Attenzione al click troppo facile. Denunciato per un ‘like’ su Facebook: un breve commento dell’Avv. Frediani
Una volta era il bar, ora è Facebook. Le chiacchiere volatili, ma non per questo prive di consistenza giuridica in caso di disputa, ora vengono appese “in bacheca” e restano scritte per mesi o anni. Un aspetto, quest’ultimo, che nella foga della condivisione e nella illusoria sensazione di protezione data dallo schermo si tende spesso a dimenticare. Sbagliando.
E così fa il giro della rete la notizia di un uomo che rischia un rinvio a giudizio per essere intervenuto in una accesa disputa tra due donne sviluppatasi su Facebook. In realtà, quello che ha fatto scalpore, è che motivo della denuncia non sia stato un post o un commento ma un semplice “like”.

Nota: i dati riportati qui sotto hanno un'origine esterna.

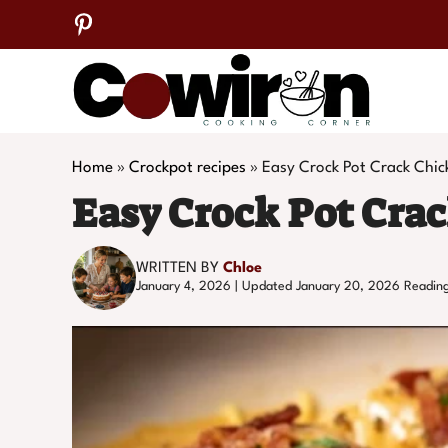
Skip
to
content
Home
»
Crockpot recipes
»
Easy Crock Pot Crack Chic
Easy Crock Pot Cra
WRITTEN BY
Chloe
January 4, 2026 | Updated January 20, 2026
Reading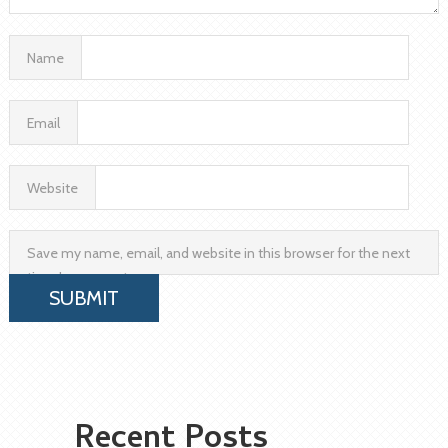
Name
Email
Website
Save my name, email, and website in this browser for the next
time I comment.
Recent Posts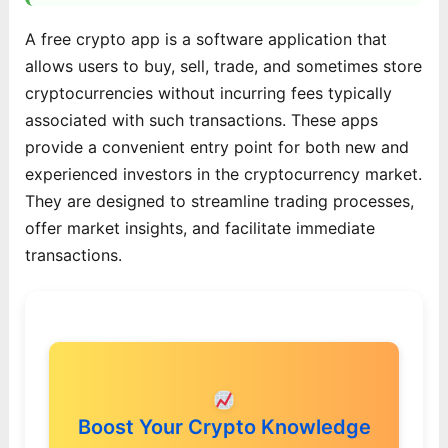
A free crypto app is a software application that
allows users to buy, sell, trade, and sometimes store
cryptocurrencies without incurring fees typically
associated with such transactions. These apps
provide a convenient entry point for both new and
experienced investors in the cryptocurrency market.
They are designed to streamline trading processes,
offer market insights, and facilitate immediate
transactions.
Boost Your Crypto Knowledge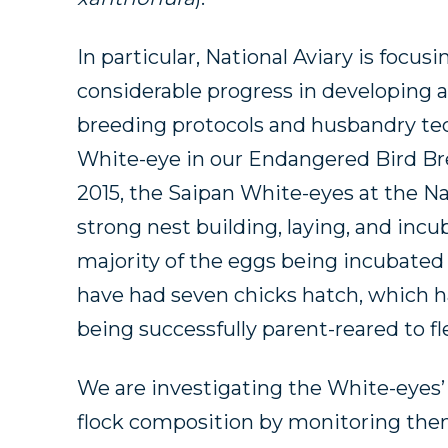
In particular, National Aviary is focu
considerable progress in developing
breeding protocols and husbandry te
White-eye in our Endangered Bird Br
2015, the Saipan White-eyes at the Na
strong nest building, laying, and incu
majority of the eggs being incubated t
have had seven chicks hatch, which ha
being successfully parent-reared to fl
We are investigating the White-eyes’
flock composition by monitoring them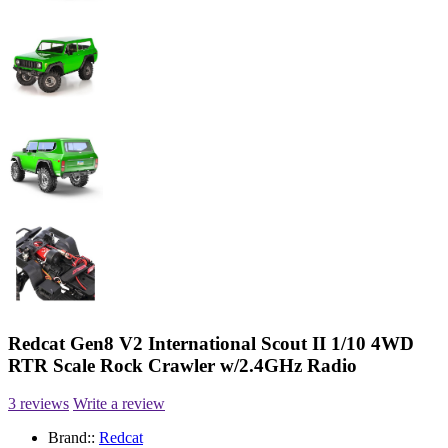
Redcat Gen8 V2 International Scout II 1/10 4WD
RTR Scale Rock Crawler w/2.4GHz Radio
3 reviews
Write a review
Brand::
Redcat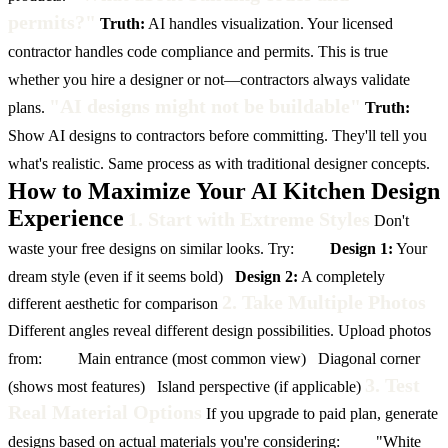
permits?"
Truth:
AI handles visualization. Your licensed
contractor handles code compliance and permits. This is true
whether you hire a designer or not—contractors always validate
"AI designs might not be buildable"
plans.
Truth:
Show AI designs to contractors before committing. They'll tell you
what's realistic. Same process as with traditional designer concepts.
How to Maximize Your AI Kitchen Design
Experience
1. Start with Extreme Styles
Don't
waste your free designs on similar looks. Try:
Design 1:
Your
dream style (even if it seems bold)
Design 2:
A completely
2. Take Multiple Photos
different aesthetic for comparison
Different angles reveal different design possibilities. Upload photos
from:
Main entrance (most common view)
Diagonal corner
3. Test
(shows most features)
Island perspective (if applicable)
Real Material Options
If you upgrade to paid plan, generate
designs based on actual materials you're considering:
"White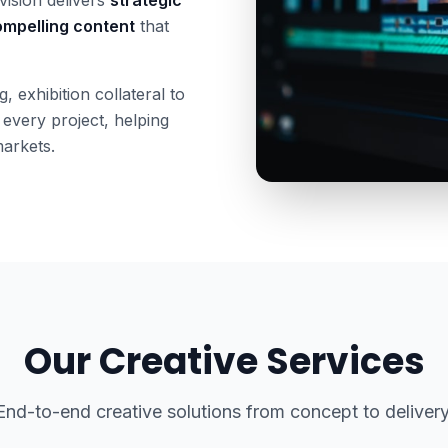
mpelling content
that
 exhibition collateral to
 every project, helping
markets.
Our Creative Services
End-to-end creative solutions from concept to delivery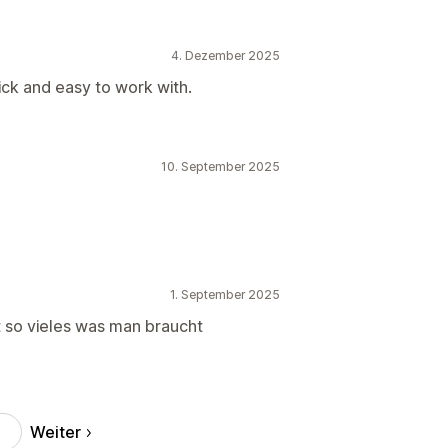
4. Dezember 2025
ck and easy to work with.
10. September 2025
1. September 2025
ibt so vieles was man braucht
Weiter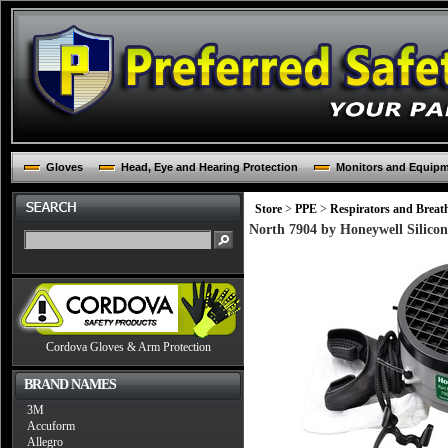
Gloves
Head, Eye and Hearing Protection
Monitors and Equip
Store
>
PPE
>
Respirators and Breat
North 7904 by Honeywell Silicon
Cordova Gloves & Arm Protection
BRAND NAMES
3M
Accuform
Allegro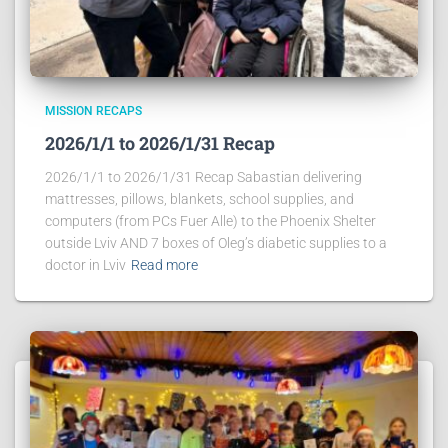
MISSION RECAPS
2026/1/1 to 2026/1/31 Recap
2026/1/1 to 2026/1/31 Recap Sabastian delivering
mattresses, pillows, blankets, school supplies, and
computers (from PCs Fuer Alle) to the Phoenix Shelter
outside Lviv AND 7 boxes of Oleg’s diabetic supplies to a
doctor in Lviv
Read more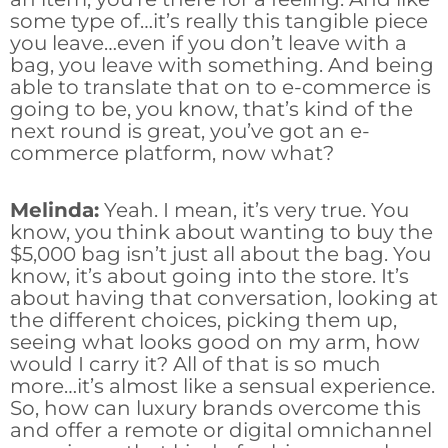
some type of…it’s really this tangible piece
you leave…even if you don’t leave with a
bag, you leave with something. And being
able to translate that on to e-commerce is
going to be, you know, that’s kind of the
next round is great, you’ve got an e-
commerce platform, now what?
Melinda:
Yeah. I mean, it’s very true. You
know, you think about wanting to buy the
$5,000 bag isn’t just all about the bag. You
know, it’s about going into the store. It’s
about having that conversation, looking at
the different choices, picking them up,
seeing what looks good on my arm, how
would I carry it? All of that is so much
more…it’s almost like a sensual experience.
So, how can luxury brands overcome this
and offer a remote or digital omnichannel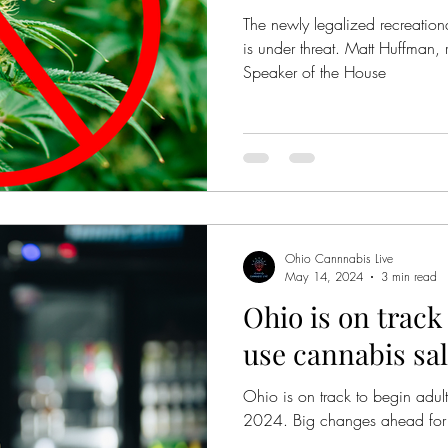
The newly legalized recreatio
is under threat. Matt Huffman, 
Speaker of the House
Ohio Cannnabis Live
May 14, 2024
3 min read
Ohio is on track
use cannabis sal
Ohio is on track to begin adult
2024. Big changes ahead for 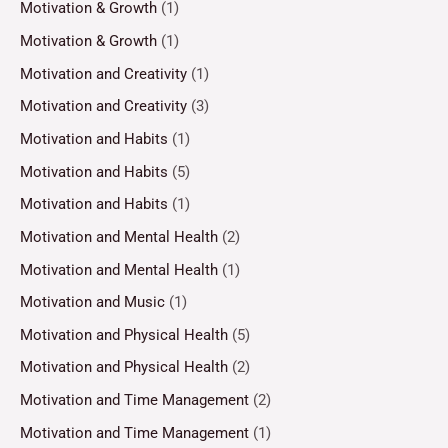
Motivation & Growth
(1)
Motivation & Growth
(1)
Motivation and Creativity
(1)
Motivation and Creativity
(3)
Motivation and Habits
(1)
Motivation and Habits
(5)
Motivation and Habits
(1)
Motivation and Mental Health
(2)
Motivation and Mental Health
(1)
Motivation and Music
(1)
Motivation and Physical Health
(5)
Motivation and Physical Health
(2)
Motivation and Time Management
(2)
Motivation and Time Management
(1)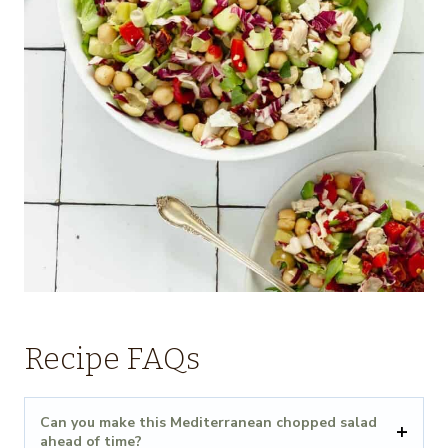
Recipe FAQs
Can you make this Mediterranean chopped salad
ahead of time?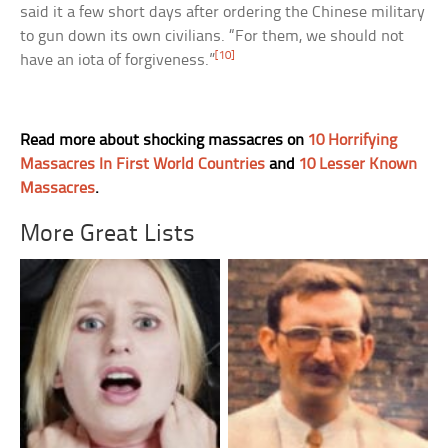
said it a few short days after ordering the Chinese military
to gun down its own civilians. “For them, we should not
[10]
have an iota of forgiveness.”
Read more about shocking massacres on
10 Horrifying
Massacres In First World Countries
and
10 Lesser Known
Massacres
.
More Great Lists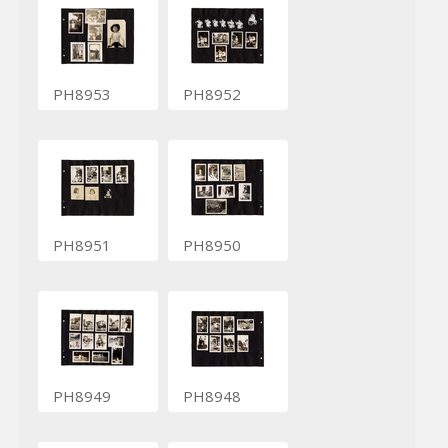
PH8953
PH8952
PH8951
PH8950
PH8949
PH8948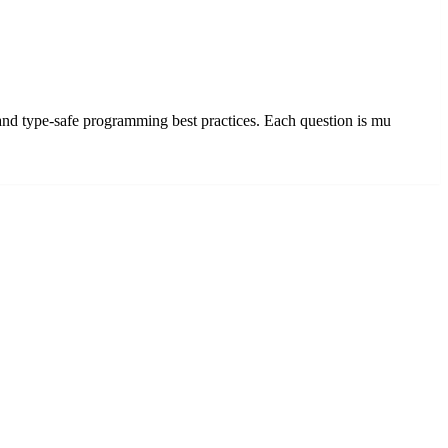
 and type-safe programming best practices. Each question is mu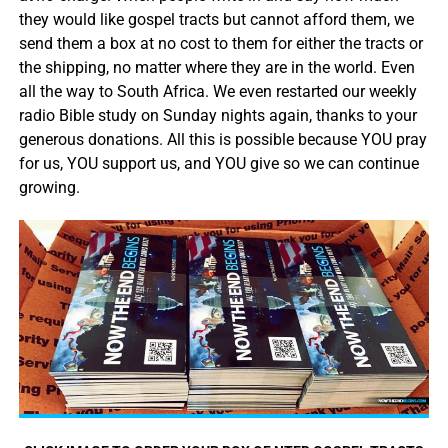
they would like gospel tracts but cannot afford them, we
send them a box at no cost to them for either the tracts or
the shipping, no matter where they are in the world. Even
all the way to South Africa. We even restarted our weekly
radio Bible study on Sunday nights again, thanks to your
generous donations. All this is possible because YOU pray
for us, YOU support us, and YOU give so we can continue
growing.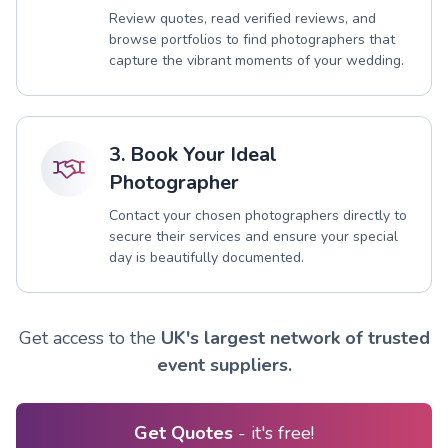
Review quotes, read verified reviews, and
browse portfolios to find photographers that
capture the vibrant moments of your wedding.
3. Book Your Ideal
Photographer
Contact your chosen photographers directly to
secure their services and ensure your special
day is beautifully documented.
Get access to the
UK's largest network of trusted
event suppliers.
Get Quotes
- it's free!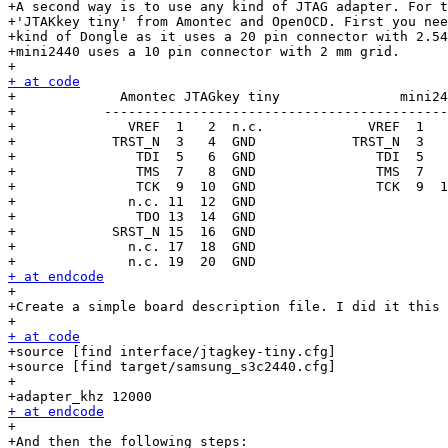
+A second way is to use any kind of JTAG adapter. For t
+'JTAKkey tiny' from Amontec and OpenOCD. First you nee
+kind of Dongle as it uses a 20 pin connector with 2.54
+mini2440 uses a 10 pin connector with 2 mm grid.

+ at code

+             Amontec JTAGkey tiny               mini24
+           -------------------------------------------
+              VREF  1   2  n.c.             VREF  1   
+            TRST_N  3   4  GND            TRST_N  3   
+               TDI  5   6  GND               TDI  5   
+               TMS  7   8  GND               TMS  7   
+               TCK  9  10  GND               TCK  9  1
+              n.c. 11  12  GND

+               TDO 13  14  GND

+            SRST_N 15  16  GND

+              n.c. 17  18  GND

+ at endcode

+

+Create a simple board description file. I did it this 
+ at code

+source [find interface/jtagkey-tiny.cfg]

+source [find target/samsung_s3c2440.cfg]

+

+ at endcode

+

+And then the following steps:
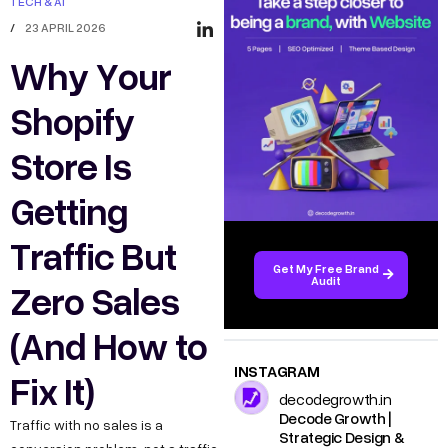
TECH & AI
/
23 APRIL 2026
Why Your
Shopify
Store Is
Getting
Traffic But
Get My Free Brand
Audit
Zero Sales
(And How to
INSTAGRAM
Fix It)
decodegrowth.in
Decode Growth |
Traffic with no sales is a
Strategic Design &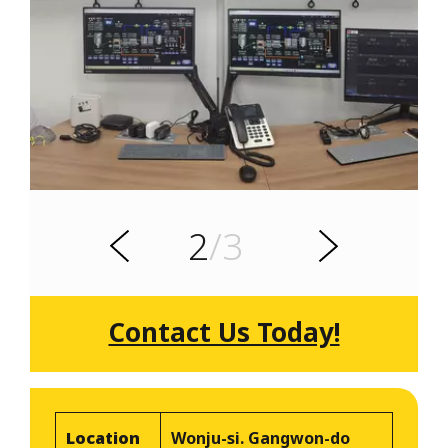
s
u
o
i
v
e
2
/3
r
N
P
e
x
t
Contact Us Today!
Location
Wonju-si. Gangwon-do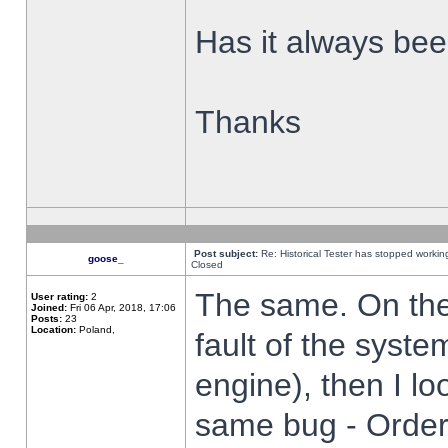
Has it always been
Thanks
Post subject:
Re: Historical Tester has stopped worki
goose_
Closed
The same. On the 
User rating:
2
Joined:
Fri 06 Apr, 2018, 17:06
Posts:
23
Location:
Poland,
fault of the syste
engine), then I lo
same bug - Order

La Procura della Repubblica di Parma ha infatti ritenuto integrato il reato di diffamazione aggravata, perché di fatto cliccare “mi piace” su un commento diffamatorio significa avvallarne il contenuto, pur non avendo aggiunto parole esplicite di approvazione. Ricevuta la denuncia da parte di una donna protagonista di una lite telematica, che ha ritenuto diffamatorio il post e i commenti che ne sono seguiti rivolti alla sua persona, la Polizia Postale è infatti risalita non solo all’autore del post sulla pagina del popolare social network, ma anche a chi aveva commentato o semplicemente cliccato per mostrare il proprio apprezzamento, dando – di fatto- manforte a chi ha pubblicato gli insulti.
Ma è davvero una notizia di cui stupirsi o un utile monito per tutti?
L’Avv. Valentina Frediani commenta:
“La notizia del querelato per aver ‘supportato’ con un like un reato di diffamazione, non mi stupisce più di tanto. Cerchiamo sempre di scovare nella rete delle anomalie, ma quali sarebbero nel caso di specie? Se sono in una pubblica piazza e tra due donne si offendono, e mi metto a dare manforte ad una di queste dicendole “è vero, hai ragione tu” appena finisce di offendere e dare delle poco di buono ad un’altra, non è forse querelabile come condotta per diffamazione? Non è ancor più grave quel simbolo ‘indelebile’ sulla rete che non rafforza una condotta criminosa in un passaggio verbale ma resta impresso in modo continuativo? Il fatto che certe notizie facciano scalpore mi fa pensare che chi utilizza la rete non abbia ancora ben capito la portata dello strumento.”